Berlin

“Songs of Love and Hate”

Galerie Wieland

Artistic practice is becoming ever more dispersed. Now there is the “rock artist,” one who actually produces music rather than just referring to it visually. Laptop electronic artist Carsten Nicolai belongs to this circle, just as Angela Bulloch does, with her experimental and improvisational band of bass guitars. But what the two-part exhibition “Songs of Love and Hate” set out to explore was, rather, works in which art and music revolve around each other. The first installment, “Side A,” exhibited eight artists or collectives who address the fetish character of pop music Thus Astrid Küver showed turntable slipmats, on which DJ logos were printed—but reworked so that a world of images replaces pure commodity. Michael Wilkinson from Glasgow uses the graphics of familiar record covers to reduce the identities of bands like Joy Division or Kraftwerk to minimal codes. Conversely, the Berlin-Munich performance group Discoteca Flaming Star plays with audience desires by layering karaoke evenings with visual stagings in the style of Kenneth Anger or Jack Smith.

“Side B” examined possibilities for translating acoustic material into images. The thirty-two drawings of Variaciones sobre arcuitos (Variations on circuits), 1998, by Madrid artist Diana Larrea, are each keyed to a different permutation of Bach’s aria in the Goldberg Variations, making Larrea’s work a kind of meta-composition. The colorful collaged patterns create relationships that could correspond to complex circuitry. The musical notation thus gives way to an abstract weave. Jan Rohlf, in his three-part sculpture That Great Definite Feel, 2001, aims at the three-dimensional depiction of sound. He has taken the frequency curves of songs by The Cure and Tuxedomoon and had them stamped onto rectangular blocks of wood. But the given references disappear as a result of their transformation, leaving behind only the reliefs as decorative souvenirs, memories of a personal taste in music.

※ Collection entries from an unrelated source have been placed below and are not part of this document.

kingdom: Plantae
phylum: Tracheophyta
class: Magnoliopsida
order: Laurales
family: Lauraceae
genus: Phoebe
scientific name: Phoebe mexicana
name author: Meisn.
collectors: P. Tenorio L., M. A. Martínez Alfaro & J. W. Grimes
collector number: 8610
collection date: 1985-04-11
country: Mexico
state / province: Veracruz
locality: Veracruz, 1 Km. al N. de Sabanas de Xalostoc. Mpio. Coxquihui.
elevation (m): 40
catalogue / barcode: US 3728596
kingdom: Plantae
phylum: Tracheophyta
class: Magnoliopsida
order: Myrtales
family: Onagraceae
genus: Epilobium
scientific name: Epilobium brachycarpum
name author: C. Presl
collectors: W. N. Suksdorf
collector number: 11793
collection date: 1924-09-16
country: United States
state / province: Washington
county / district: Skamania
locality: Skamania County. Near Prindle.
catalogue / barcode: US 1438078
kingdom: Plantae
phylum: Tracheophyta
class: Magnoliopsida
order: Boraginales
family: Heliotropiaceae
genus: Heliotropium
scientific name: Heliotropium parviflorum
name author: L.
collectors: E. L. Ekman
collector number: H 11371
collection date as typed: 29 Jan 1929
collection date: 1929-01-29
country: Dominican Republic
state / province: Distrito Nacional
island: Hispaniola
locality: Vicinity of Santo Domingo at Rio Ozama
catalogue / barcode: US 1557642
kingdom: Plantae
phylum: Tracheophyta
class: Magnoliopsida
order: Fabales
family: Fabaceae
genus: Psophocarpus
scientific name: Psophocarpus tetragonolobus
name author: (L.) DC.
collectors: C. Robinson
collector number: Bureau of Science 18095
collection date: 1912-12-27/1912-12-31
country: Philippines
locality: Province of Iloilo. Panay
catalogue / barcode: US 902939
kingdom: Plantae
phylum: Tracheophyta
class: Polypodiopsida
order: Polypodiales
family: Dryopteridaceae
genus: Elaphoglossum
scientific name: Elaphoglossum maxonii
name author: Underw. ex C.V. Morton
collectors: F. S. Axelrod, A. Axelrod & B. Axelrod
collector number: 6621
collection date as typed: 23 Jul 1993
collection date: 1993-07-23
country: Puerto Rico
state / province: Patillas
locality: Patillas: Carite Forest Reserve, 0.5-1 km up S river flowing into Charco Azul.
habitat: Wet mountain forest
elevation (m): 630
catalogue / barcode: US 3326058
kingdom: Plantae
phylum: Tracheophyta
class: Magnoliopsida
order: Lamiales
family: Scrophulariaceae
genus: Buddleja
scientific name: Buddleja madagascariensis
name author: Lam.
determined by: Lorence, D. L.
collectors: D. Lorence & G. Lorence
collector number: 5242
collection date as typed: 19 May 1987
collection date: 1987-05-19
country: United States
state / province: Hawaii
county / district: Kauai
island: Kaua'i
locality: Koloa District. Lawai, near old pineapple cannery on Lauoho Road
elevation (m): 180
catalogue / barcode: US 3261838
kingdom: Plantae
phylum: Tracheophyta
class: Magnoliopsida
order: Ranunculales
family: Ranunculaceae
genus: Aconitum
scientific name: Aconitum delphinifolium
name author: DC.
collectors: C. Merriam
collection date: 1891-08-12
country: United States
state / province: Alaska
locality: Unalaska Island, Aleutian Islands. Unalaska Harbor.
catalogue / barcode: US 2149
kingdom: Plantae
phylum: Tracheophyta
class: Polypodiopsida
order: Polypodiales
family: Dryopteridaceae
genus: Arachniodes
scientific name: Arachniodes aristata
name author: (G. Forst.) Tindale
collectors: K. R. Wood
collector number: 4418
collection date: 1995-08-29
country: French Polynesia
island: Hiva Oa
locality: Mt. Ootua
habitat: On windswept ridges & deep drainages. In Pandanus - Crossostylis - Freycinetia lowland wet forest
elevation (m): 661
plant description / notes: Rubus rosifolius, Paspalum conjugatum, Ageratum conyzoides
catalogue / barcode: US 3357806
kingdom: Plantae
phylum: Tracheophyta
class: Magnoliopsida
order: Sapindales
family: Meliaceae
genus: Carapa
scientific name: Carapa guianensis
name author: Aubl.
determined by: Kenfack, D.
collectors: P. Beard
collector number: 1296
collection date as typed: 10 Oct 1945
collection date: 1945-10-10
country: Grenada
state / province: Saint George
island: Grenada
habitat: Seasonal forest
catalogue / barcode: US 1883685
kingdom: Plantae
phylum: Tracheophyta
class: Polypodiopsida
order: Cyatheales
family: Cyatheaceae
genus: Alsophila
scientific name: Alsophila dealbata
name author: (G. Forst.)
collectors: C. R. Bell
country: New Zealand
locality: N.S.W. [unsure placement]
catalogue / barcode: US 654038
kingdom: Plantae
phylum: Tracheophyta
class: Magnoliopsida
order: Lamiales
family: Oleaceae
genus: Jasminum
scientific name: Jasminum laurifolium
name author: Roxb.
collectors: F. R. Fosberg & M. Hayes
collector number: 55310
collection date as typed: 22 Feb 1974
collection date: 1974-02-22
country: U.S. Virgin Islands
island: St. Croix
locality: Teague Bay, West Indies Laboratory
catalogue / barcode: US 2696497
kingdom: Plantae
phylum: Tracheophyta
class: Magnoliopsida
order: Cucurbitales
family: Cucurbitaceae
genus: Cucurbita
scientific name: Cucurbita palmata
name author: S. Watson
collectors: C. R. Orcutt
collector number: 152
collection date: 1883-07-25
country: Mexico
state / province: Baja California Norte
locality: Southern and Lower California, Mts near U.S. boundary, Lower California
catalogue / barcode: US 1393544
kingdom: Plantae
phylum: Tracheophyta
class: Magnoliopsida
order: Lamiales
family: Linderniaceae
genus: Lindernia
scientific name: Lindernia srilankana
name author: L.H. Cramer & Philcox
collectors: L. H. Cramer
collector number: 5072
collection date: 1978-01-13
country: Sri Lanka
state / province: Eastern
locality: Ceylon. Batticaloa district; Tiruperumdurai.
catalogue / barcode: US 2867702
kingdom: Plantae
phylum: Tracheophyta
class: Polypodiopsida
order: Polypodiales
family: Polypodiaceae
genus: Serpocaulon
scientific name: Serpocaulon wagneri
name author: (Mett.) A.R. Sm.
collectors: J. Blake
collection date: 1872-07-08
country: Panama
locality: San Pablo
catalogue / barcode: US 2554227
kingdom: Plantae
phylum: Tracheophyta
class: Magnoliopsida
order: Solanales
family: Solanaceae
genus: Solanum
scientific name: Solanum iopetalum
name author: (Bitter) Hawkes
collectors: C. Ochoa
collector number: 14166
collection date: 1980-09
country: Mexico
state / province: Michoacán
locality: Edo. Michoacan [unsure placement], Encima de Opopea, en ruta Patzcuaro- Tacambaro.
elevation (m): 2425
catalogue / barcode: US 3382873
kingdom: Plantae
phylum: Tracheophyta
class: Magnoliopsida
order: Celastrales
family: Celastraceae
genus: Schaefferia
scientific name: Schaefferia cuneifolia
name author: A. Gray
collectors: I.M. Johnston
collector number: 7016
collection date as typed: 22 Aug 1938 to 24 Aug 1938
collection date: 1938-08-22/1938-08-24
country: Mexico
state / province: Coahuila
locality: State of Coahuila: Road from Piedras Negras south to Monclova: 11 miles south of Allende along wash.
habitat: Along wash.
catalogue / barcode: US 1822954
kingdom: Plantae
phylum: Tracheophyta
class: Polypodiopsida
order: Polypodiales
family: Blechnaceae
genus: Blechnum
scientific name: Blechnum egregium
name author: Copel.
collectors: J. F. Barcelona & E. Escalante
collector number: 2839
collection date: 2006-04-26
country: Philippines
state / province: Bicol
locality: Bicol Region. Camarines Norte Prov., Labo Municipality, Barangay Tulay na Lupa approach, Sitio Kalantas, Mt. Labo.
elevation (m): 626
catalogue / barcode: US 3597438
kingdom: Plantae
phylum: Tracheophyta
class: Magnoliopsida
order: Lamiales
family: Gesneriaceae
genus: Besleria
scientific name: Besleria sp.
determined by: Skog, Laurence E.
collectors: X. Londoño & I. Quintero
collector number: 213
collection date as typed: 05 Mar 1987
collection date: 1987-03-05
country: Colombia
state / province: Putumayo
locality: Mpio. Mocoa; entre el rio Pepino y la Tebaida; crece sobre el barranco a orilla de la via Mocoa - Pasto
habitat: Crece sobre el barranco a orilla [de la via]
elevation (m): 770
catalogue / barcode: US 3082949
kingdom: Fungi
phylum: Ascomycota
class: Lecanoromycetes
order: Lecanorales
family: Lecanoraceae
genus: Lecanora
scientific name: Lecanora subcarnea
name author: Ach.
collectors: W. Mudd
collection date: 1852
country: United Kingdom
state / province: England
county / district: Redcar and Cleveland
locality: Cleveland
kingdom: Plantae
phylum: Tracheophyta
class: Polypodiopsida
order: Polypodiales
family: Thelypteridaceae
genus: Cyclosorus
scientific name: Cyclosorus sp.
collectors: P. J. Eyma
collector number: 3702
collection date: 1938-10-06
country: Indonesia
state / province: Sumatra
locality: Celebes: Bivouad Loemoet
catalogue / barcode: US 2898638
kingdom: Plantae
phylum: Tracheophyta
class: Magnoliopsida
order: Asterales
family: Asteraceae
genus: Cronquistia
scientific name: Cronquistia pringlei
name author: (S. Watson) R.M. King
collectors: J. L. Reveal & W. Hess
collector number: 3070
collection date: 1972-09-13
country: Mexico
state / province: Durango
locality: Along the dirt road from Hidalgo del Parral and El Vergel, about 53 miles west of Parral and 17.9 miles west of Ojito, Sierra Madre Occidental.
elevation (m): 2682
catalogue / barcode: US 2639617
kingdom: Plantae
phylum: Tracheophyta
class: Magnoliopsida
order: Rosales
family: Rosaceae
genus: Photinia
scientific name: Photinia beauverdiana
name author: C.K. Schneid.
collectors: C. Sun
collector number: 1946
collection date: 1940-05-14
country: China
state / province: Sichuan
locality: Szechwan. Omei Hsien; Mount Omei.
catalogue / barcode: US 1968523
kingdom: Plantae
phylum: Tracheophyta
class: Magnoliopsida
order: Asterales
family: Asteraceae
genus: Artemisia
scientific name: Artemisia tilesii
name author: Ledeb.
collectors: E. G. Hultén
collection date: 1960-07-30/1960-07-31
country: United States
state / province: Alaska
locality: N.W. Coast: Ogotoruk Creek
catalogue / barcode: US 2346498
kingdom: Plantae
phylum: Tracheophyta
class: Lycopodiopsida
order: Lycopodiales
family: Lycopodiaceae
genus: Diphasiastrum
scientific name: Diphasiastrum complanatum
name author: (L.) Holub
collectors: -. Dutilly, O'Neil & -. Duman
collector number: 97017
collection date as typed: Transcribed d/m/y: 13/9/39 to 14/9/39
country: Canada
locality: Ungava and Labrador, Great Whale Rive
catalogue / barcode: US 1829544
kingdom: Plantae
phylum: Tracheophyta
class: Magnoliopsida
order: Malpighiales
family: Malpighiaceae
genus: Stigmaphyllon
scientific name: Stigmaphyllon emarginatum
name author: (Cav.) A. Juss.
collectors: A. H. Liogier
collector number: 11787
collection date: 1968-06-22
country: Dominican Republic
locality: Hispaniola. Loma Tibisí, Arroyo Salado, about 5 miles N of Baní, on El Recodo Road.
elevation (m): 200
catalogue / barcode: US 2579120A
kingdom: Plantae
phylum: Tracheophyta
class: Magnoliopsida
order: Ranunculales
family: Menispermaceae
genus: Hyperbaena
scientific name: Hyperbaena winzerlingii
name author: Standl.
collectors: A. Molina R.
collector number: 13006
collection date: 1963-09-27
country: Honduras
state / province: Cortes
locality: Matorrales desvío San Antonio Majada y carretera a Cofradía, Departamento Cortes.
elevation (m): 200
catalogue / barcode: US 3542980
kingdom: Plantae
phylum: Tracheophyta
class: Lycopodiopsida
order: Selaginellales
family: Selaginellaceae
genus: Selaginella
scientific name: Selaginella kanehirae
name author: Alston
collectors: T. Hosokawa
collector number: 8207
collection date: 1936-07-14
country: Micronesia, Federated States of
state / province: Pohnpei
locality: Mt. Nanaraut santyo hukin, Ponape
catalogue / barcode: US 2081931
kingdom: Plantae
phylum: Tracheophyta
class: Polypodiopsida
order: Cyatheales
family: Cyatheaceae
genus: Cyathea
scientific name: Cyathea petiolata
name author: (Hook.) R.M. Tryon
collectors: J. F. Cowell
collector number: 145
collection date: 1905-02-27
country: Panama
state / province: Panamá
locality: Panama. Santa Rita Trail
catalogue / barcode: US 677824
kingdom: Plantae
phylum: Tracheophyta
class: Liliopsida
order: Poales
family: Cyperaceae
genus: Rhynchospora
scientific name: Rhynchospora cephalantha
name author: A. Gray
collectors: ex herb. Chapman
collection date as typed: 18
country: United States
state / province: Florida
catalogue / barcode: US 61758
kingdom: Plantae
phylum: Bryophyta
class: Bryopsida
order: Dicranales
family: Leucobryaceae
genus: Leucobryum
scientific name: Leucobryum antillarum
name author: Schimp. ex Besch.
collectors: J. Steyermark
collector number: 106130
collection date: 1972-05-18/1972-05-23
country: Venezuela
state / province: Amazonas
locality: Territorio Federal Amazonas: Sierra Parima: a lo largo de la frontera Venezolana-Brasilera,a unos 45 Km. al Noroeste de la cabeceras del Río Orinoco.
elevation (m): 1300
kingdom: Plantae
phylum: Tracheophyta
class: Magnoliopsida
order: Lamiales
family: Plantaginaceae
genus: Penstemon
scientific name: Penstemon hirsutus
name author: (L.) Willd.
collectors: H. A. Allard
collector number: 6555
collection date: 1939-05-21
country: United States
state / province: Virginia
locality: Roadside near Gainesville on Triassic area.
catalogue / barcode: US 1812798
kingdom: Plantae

In the face of taste and personal pop myths, Dave Allen aims for more rarefied conceptual strategies. For his installation Silent Recording Berliner Philharmonic 2000, 2000, a sort of antisound environment, he set up a hi-fi system that continuously played absolute silence. There is in fact not a sound on Allen’s CD: He recorded the deserted rooms of the Philharmonic and thus made the very site of musical performance his theme. Unlike John Cage’s 4’33”, Silent Recording does not emphasize background noise. Allen goes even farther in disconnecting production and reception: Sound remains but a possibility, one that the visitor can realize only in his or her head. At the same time, the physical space of the concert is transposed into the art space—though still absent. In this way, Allen creates a gap that, despite all the visual signals on hand—the stereo system, the speakers—remains undefined. Nothing happens, but permanently, as Jean-François Lyotard once wrote of Barnett Newman’s canvases.

For Allen, this installation is a “subsidiary,” an ironic sleight of hand in contrast to the grandiosity of the music industry—and the current “rock artist” trend. His second work here takes a similar stance: The walls of the gallery were covered with screenprinted “wallpaper” taken from the artist’s felt-tip-pen rendering of the pattern of holes in the sound-insulation panels used in recording studios. Here, the soundproofing material becomes a symbol of protection from that “wall of sound” that Allen himself works not to produce.

Harald Fricke

Translated from German by Sara Ogger.